- Born: Charles Edward Hill September 27, 1881 Rochelle, Illinois, U.S.
- Died: May 10, 1936 (aged 54) Washington, D.C., U.S.
- Resting place: Rock Creek Cemetery

Academic background
- Alma mater: University of Michigan Harvard University

Academic work
- Discipline: Political Science
- Sub-discipline: International Law
- Institutions: George Washington University

= Charles E. Hill =

American political scientist (1881–1936)

Charles Edward Hill (September 27, 1881 – May 10, 1936) was an American professor of political science at George Washington University. He was a leading expert on international law, particularly when it came to issues involving confined bodies of water.

== Early life ==
Hill was born in Rochelle, Illinois in 1881. His parents are Engeborg Hoversten and Peter K. Hill. When he was three years old, his family moved to a farm near Williams, Iowa where Hill spent his childhood.

He attended the Jewell Lutheran College preparatory school in Iowa; he paid his tuition by trapping muskrats and teaching in county schools. He enrolled in the University of Michigan, graduating with an A.B. in 1906 and an A.M. in 1907. Then, he attended Harvard University, receiving a Ph.D. in 1916.

== Career ==
After graduating from the University of Michigan, Hill taught at the Kansas State Normal School from 1907 and 1913. From 1913 to 1914, he was the supervising principal of the public schools of Pasadena, California.

In 1916, he became an assistant professor of political science at George Washington University. In 1918, he became head of political science. He was the dean of Columbian College from 1926 to 1931. Starting in 1929, he lectured at the postgraduate school at the United States Naval Academy. He taught during the summer session at the Illinois Normal University in 1911, the University of Southern California in 1930, and the University of Washington in 1935.

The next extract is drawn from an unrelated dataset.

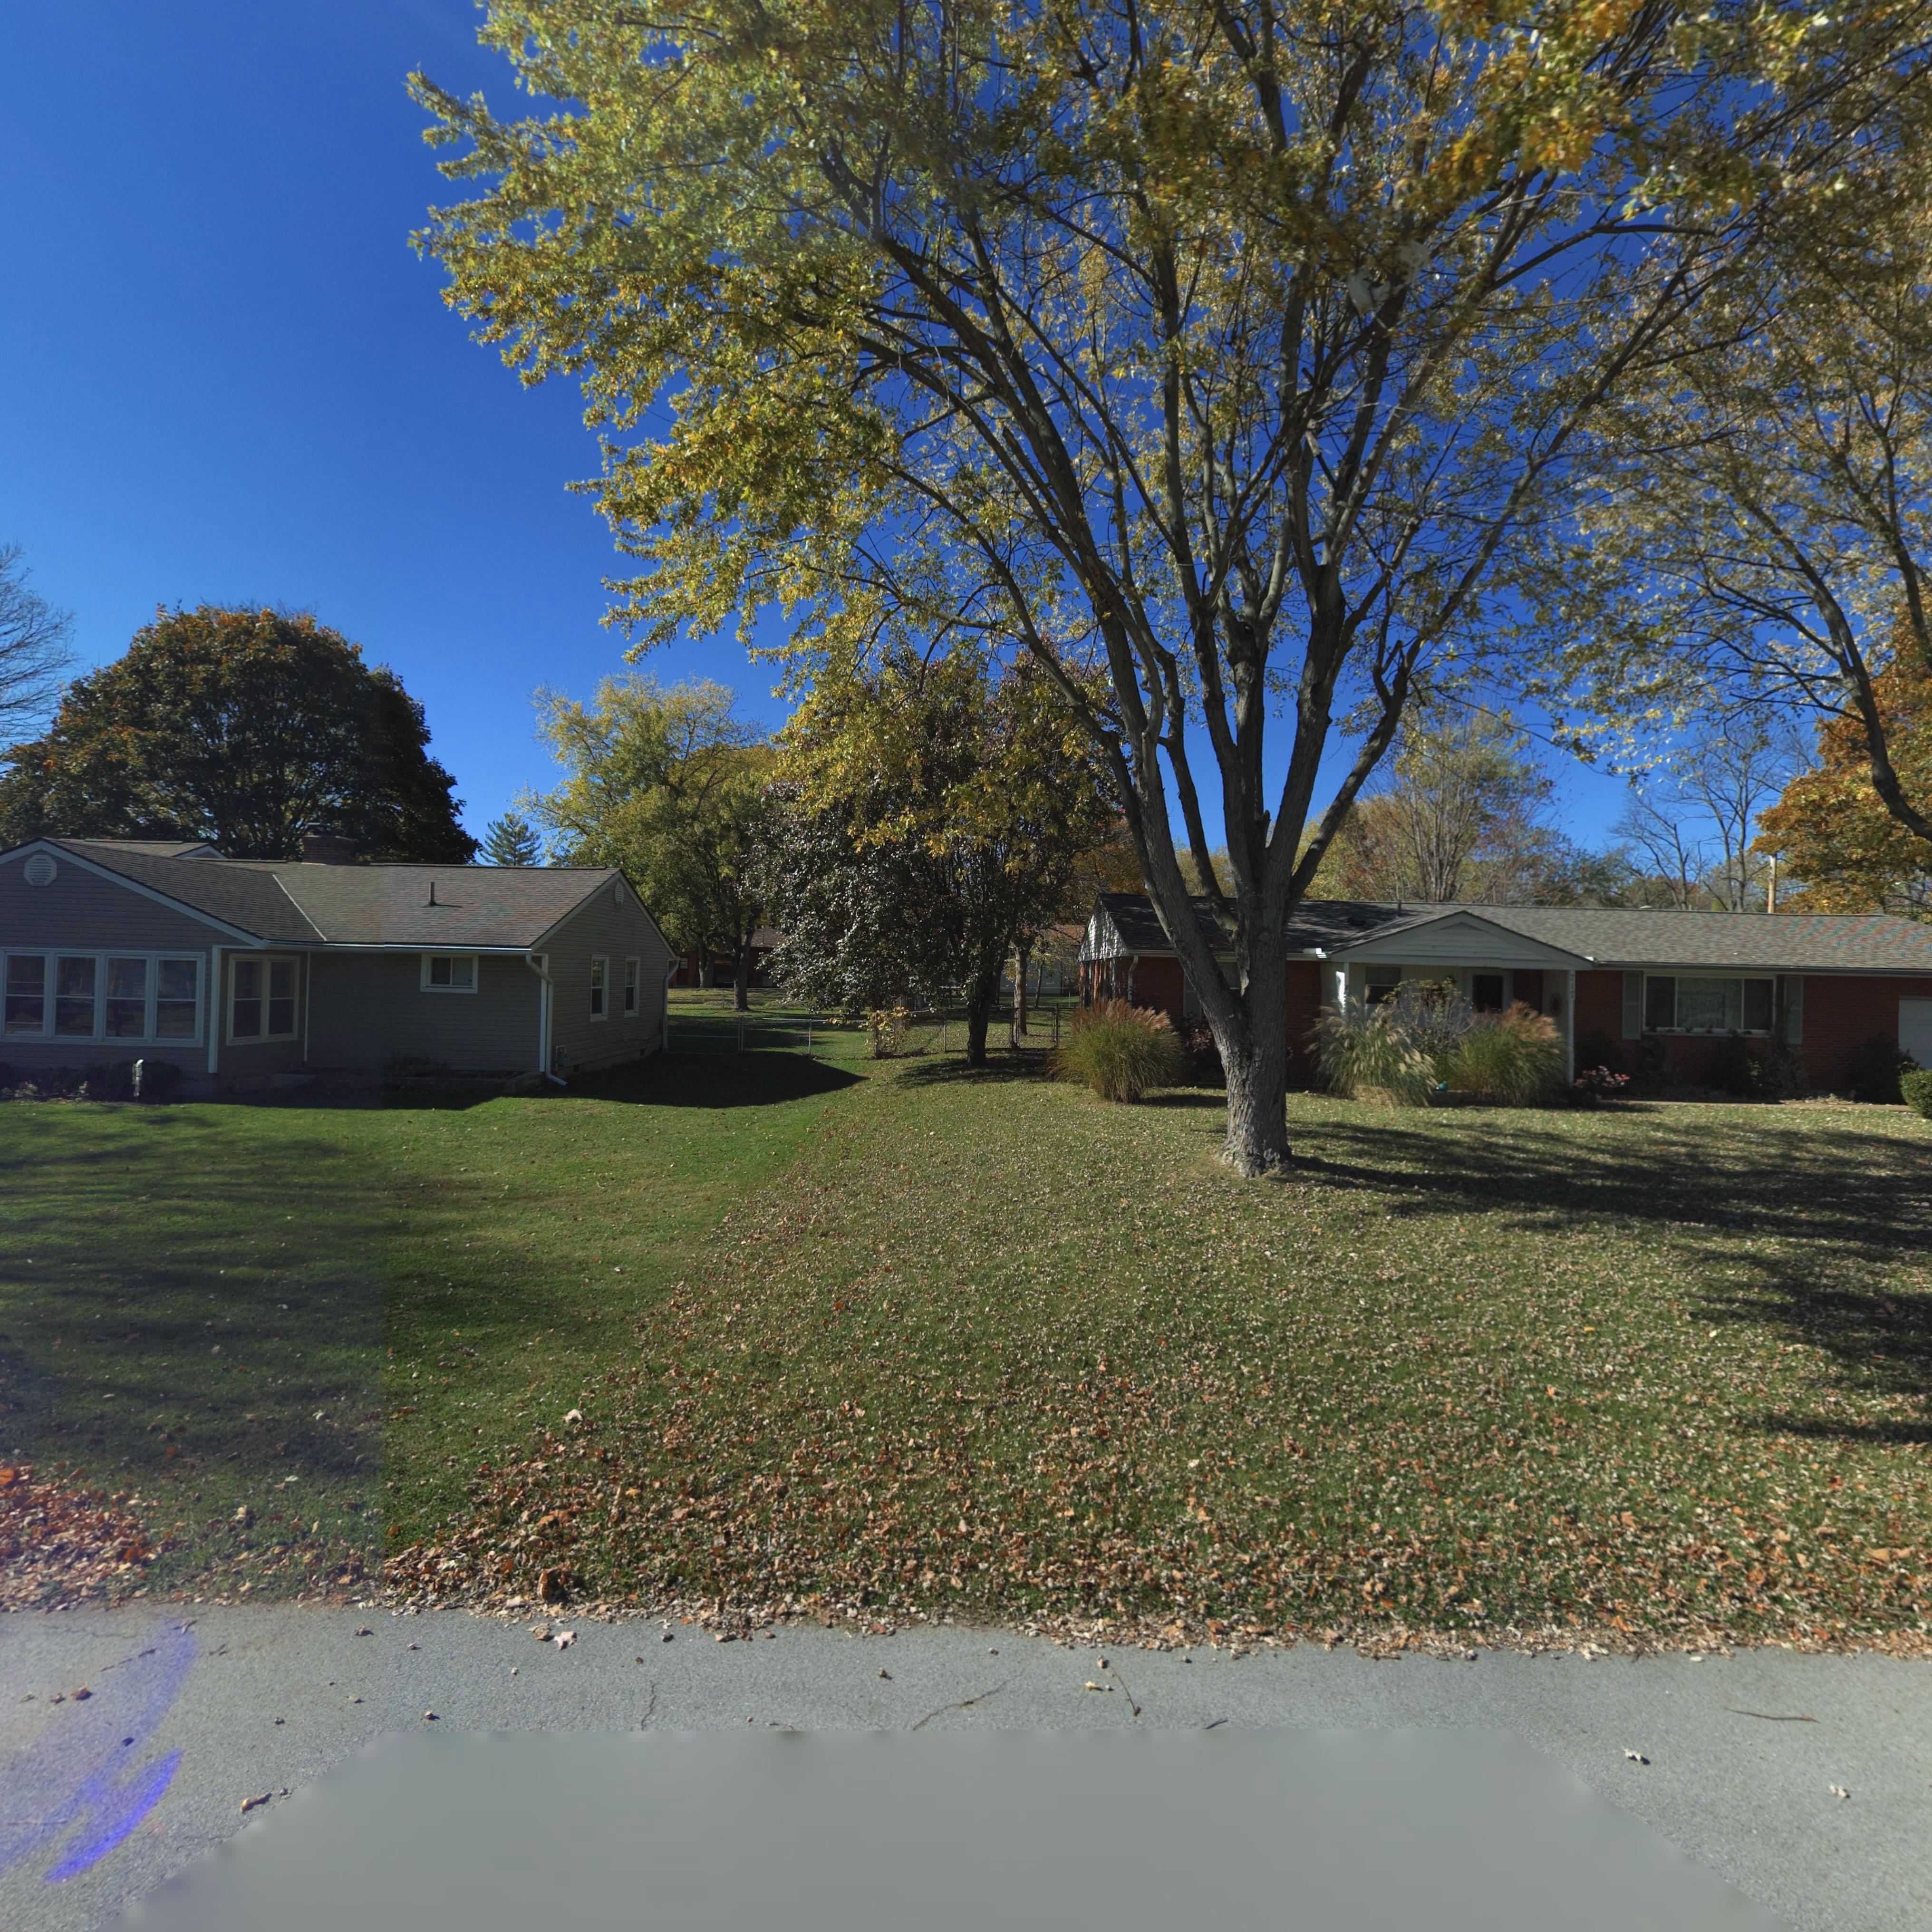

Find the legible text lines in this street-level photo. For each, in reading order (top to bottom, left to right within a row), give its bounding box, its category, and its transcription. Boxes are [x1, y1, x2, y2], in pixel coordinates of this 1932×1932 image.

[1568, 973, 1575, 999] StreetNumber: 717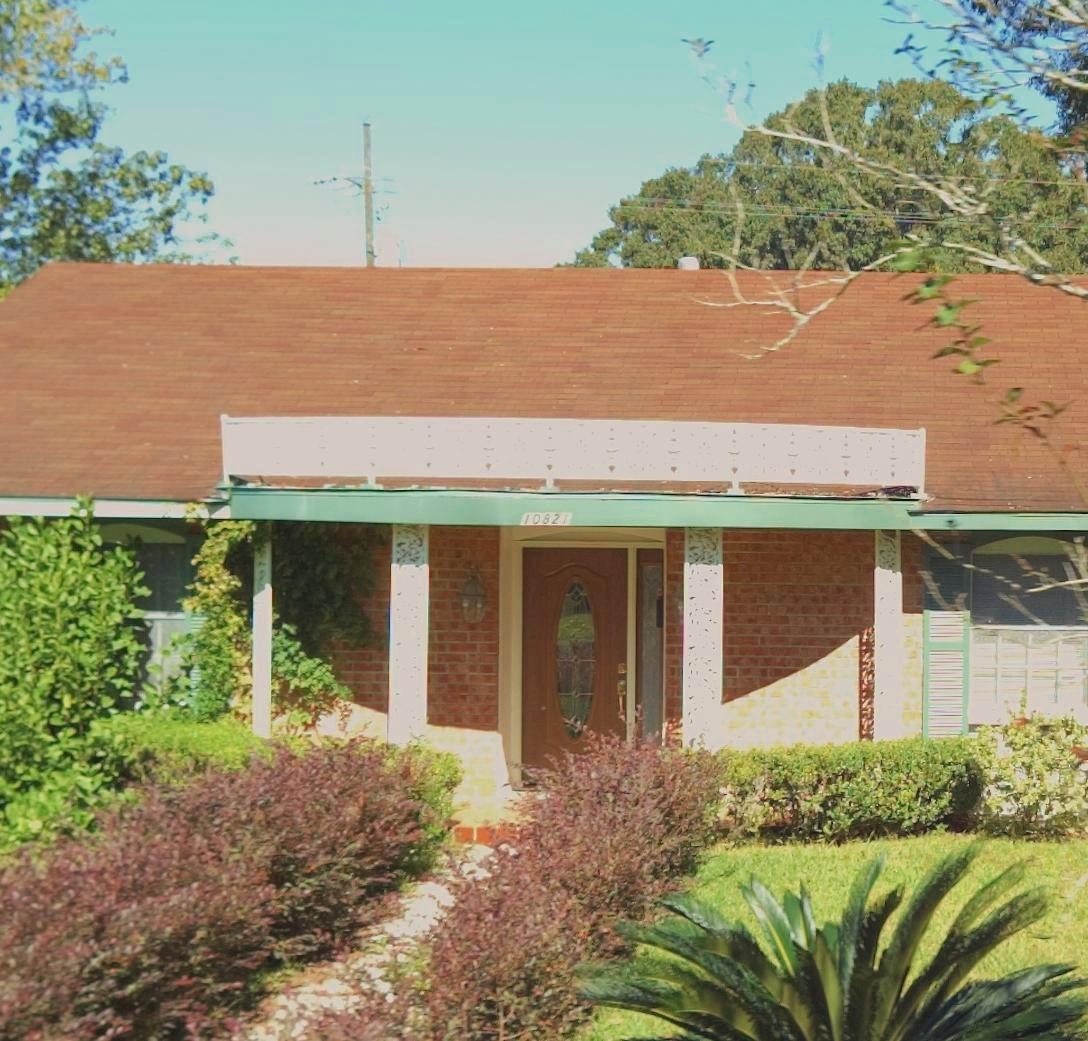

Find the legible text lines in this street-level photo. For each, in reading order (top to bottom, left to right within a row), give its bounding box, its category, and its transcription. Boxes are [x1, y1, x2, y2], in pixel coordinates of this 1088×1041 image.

[521, 512, 570, 526] StreetNumber: 10821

Hill became a noted expert in international law. He specialized in laws relating to narrow bodies of water, including channels, rivers, semi-inland seas, and straights. He presented at least six lectures at The Hague Academy of International Law which were published in 1933. He also served as a special expert for the United States Tariff Commission from 1916 to 1917 and traveled abroad with Carnegie's party of professors. He served on the commission to revise the laws of the House of Representatives in 1920.

His publications include Leading American Treaties, The Danish Sound Dues and the Command of the Baltic, and the James Madison portion of The American Secretaries of State and Their Diplomacy (1928). He also wrote a publication on teaching international law for the American Society of International Law.

== Professional affiliations ==
Hill was a fellow of Royal Historical Society. He was a member of the American Association of University Professors, the American Political Science Association, and the American Society of International Law. He was also an associate member of the United States Naval Institute.

== Publications ==

- Leading American Treaties. New York: The Macmillan Company, 1922
- The Danish Sound Dues and the Command of the Baltic: A Study of International Relations. Durham: Duke University Press, 1926.
- "James Madison Secretary of State March 05, 1801, to March 3, 1809" in The American Secretaries of State And Their Diplomacy, Volume 3. Samuel Flagg Bemis, ed. New York: Cooper Square Publishers, 1928.
- "Le Regime International des Detroits Maritime (The International Regime of Maritime Straits)" Collected Courses of the Hague Academy of International Law, volume 45, 1933.

== Personal life ==
Hill married Jane Blair on September 1, 1911. They had four children: Jane (1912), Anne (1916), Mary (1919), and Caroline (1925). They lived at 2033 G. Street in Washington, D.C. Later, he lived at 1303 Floral Street.

He was a member of the Cosmos Club and the Harvard Club of Washington, D.C. He was a Presbyterian. He also served as a pronouncer for the National Spelling Bee in 1934.

In 1936, he died at age 54 after a mastoid operation in Washington, D.C. He was buried at Rock Creek Cemetery.